Page text:
JUDGEMENT DAY SHOULD BE INTERESTING

It’s hard to know where to begin with this one. The obvious issue is the apparent typo—though we assume it’s a typo? If it was intentional, the joke isn’t clear at all. Awkward. Once you get past the mishandled text, your attention shifts to the, um, image below. What appears to be a swollen hand with a ladybug on top is actually a fetus. Yikes.

NO ONE’S IDEA OF A HAPPY MEAL

This might be one of the most bizarre tattoo concepts we’ve ever encountered. This reimagined Ronald McDonald is giving off serious Heath Ledger’s Joker vibes and honestly looks like it’s straight out of a horror movie. Who knew the mascot of the world’s largest fast-food chain could be so ripped? Presumably, he’s not eating burgers all day—though maybe that’s the secret to a six-pack?

GOTHAM PROBABLY DOESN’T NEED A HERO LIKE THIS

Our first impression of this somewhat scrawny caped crusader is that it looks like a child’s drawing turned permanent by a proud parent. If that’s the case, we understand, kind of. However, if this was designed by an adult, our sympathy is much lower. The set of razor-sharp teeth in Batman’s wide-open mouth looks quite menacing. He’s supposed to be a bat, not a shark, right?

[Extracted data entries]
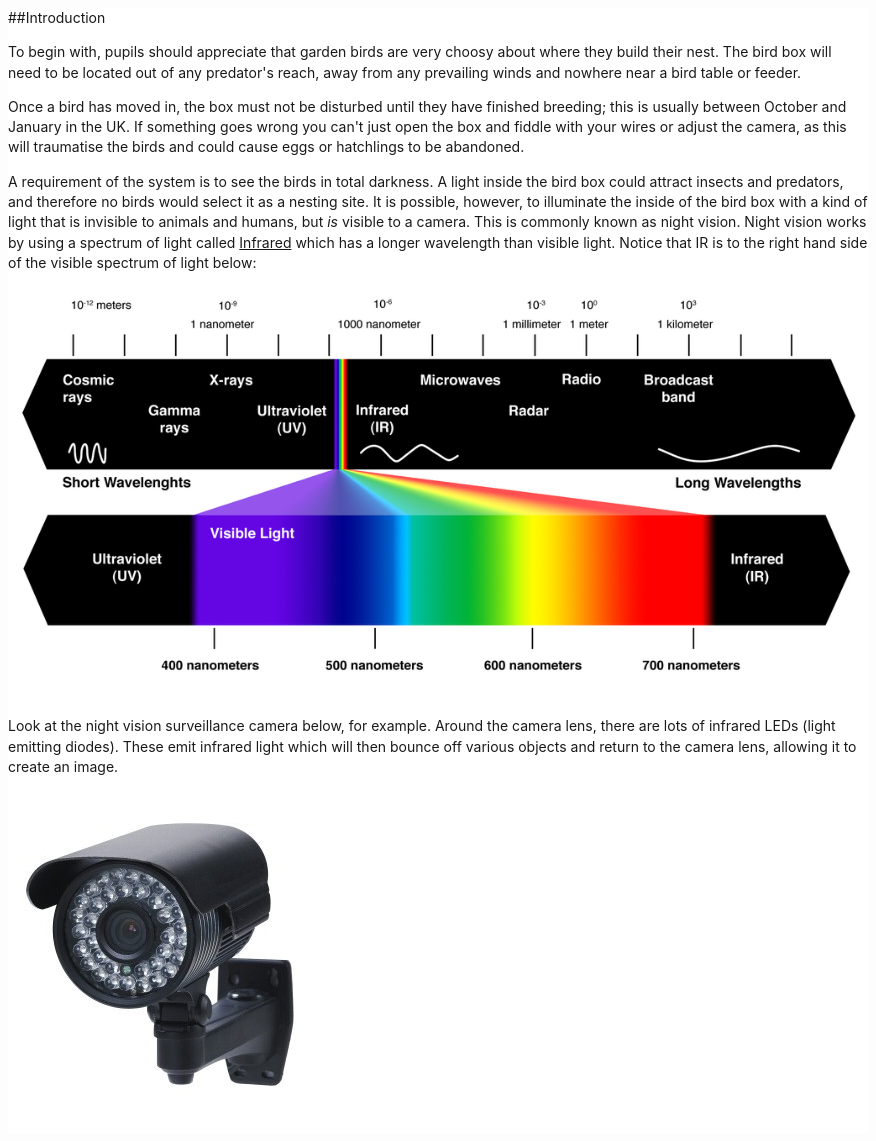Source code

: ##Introduction

To begin with, pupils should appreciate that garden birds are very choosy about where they build their nest. The bird box will need to be located out of any predator's reach, away from any prevailing winds and nowhere near a bird table or feeder.

Once a bird has moved in, the box must not be disturbed until they have finished breeding; this is usually between October and January in the UK. If something goes wrong you can't just open the box and fiddle with your wires or adjust the camera, as this will traumatise the birds and could cause eggs or hatchlings to be abandoned.

A requirement of the system is to see the birds in total darkness. A light inside the bird box could attract insects and predators, and therefore no birds would select it as a nesting site. It is possible, however, to illuminate the inside of the bird box with a kind of light that is invisible to animals and humans, but *is* visible to a camera. This is commonly known as night vision. Night vision works by using a spectrum of light called [Infrared](http://en.wikipedia.org/wiki/Infrared) which has a longer wavelength than visible light. Notice that IR is to the right hand side of the visible spectrum of light below:

![](images/spectrum.jpg)

Look at the night vision surveillance camera below, for example. Around the camera lens, there are lots of infrared LEDs (light emitting diodes). These emit infrared light which will then bounce off various objects and return to the camera lens, allowing it to create an image.

![](images/surveillance.jpg)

Job 1:
Answer these questions from the tattoo commentary:
(a) What is the image that looks like a swollen hand with a ladybug on top?
(b) Whose version of the Joker does the reimagined Ronald McDonald resemble?
(c) What in Batman's wide-open mouth looks menacing?
Job 2:
List every section heading in the tattoo commentary.
Job 3:
Summarize the tattoo commentary in two sentences.

Output 1:
(a) A fetus.
(b) Heath Ledger's Joker.
(c) A set of razor-sharp teeth.

Output 2:
- JUDGEMENT DAY SHOULD BE INTERESTING
- NO ONE'S IDEA OF A HAPPY MEAL
- GOTHAM PROBABLY DOESN'T NEED A HERO LIKE THIS

Output 3:
The commentary mocks three tattoos: one with an apparent typo and an image of a fetus that looks like a swollen hand with a ladybug on top, and one of a ripped Ronald McDonald who resembles Heath Ledger's Joker. The third shows a scrawny Batman that looks like a child's drawing, with razor-sharp teeth that make him look more like a shark than a bat.